There are short trails leaving from the ranger station, including the trail to the historic Kestner Homestead. The Quinault Valley is a wilderness gateway to alpine meadows, jeweled lakes and ice-carved peaks. Backcountry wilderness trekking from here will give you access to Low Divide, Anderson Pass and Enchanted Valley. Learn more.
Northern Old-Growth Forests
The Elwha and Sol Duc valleys are home to dense, green forests and sparkling rivers favored by salmon. Lake Crescent is a deep, glacially carved lake filled with pristine waters. These three areas are ideal destinations for those in search of natural beauty.
Home of the Elwha River Restoration Project, the Elwha River Valley is also home to a lush lowland old growth forest. An interpretive overlook at the former site of the Glines Canyon dam offers a glimpse into the history of the dam with views of the rebirth of the river. The valley also offers trail access to Boulder Lake, Olympic Hot Springs, and Historic Humes Ranch.

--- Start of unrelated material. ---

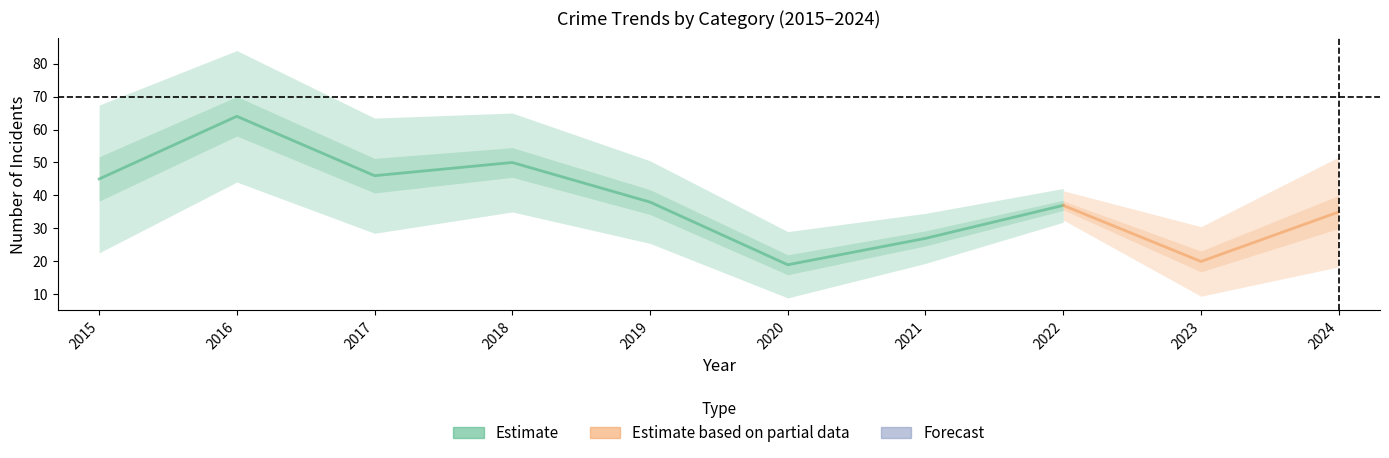

Which has a higher value, 2015 or 2020?

2015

Learn more.
This deep, clear, glacially carved lake is surrounded by old-growth forest and is home to two endemic fish species. The Spruce Railroad Trail, Pyramid Peak, Storm King and the popular ¾ mile hike to Marymere Falls are accessed from this area. Lake Crescent is a favorite area for swimming, kayaking and picnicking. This area is also the site of NatureBridge, the park's residential environmental education program. Learn more.
Sol Duc Valley
The Sol Duc Trailhead offers access to some of the park's most popular wilderness backpacking areas including Deer Lake, Seven Lakes Basin, Heart Lake, Appleton Pass and Mink Lake. This area is also the site of Sol Duc Falls, Sol Duc Hot Springs Resort and Salmon Cascades, a popular spot to view salmon in the fall. Learn more.
Eastern Old-Growth Forests
The eastern side of Olympic National Park offers forests dominated by towering Douglas fir. Hikes along the river or to the higher elevation peaks offers variety to all manner of hiking enthusiasts.
Once accessible via motor vehicles on the Dosewallips Road, this area is now reachable only by bike or on foot. This area of the park offers beautiful river front camping and hiking with access to wilderness trails, including a popular park traverse to Enchanted Valley in Quinault. Learn more.
The trail to Royal Basin is popular as a long day hike or a weekend backpacking trip. The trail and area are accessed via Olympic National Forest. The hike begins in a lowland forest, but the landscape becomes drier as you increase elevation. You will pass lovely Royal Basin Lake and discover a turquoise tarn at the top of the trail. Wildflowers are most radiant in late July and August. Learn more.
Hurricane Ridge is the most easily accessed mountain area within Olympic National Park. In clear weather, fantastic views can be enjoyed any time of the year.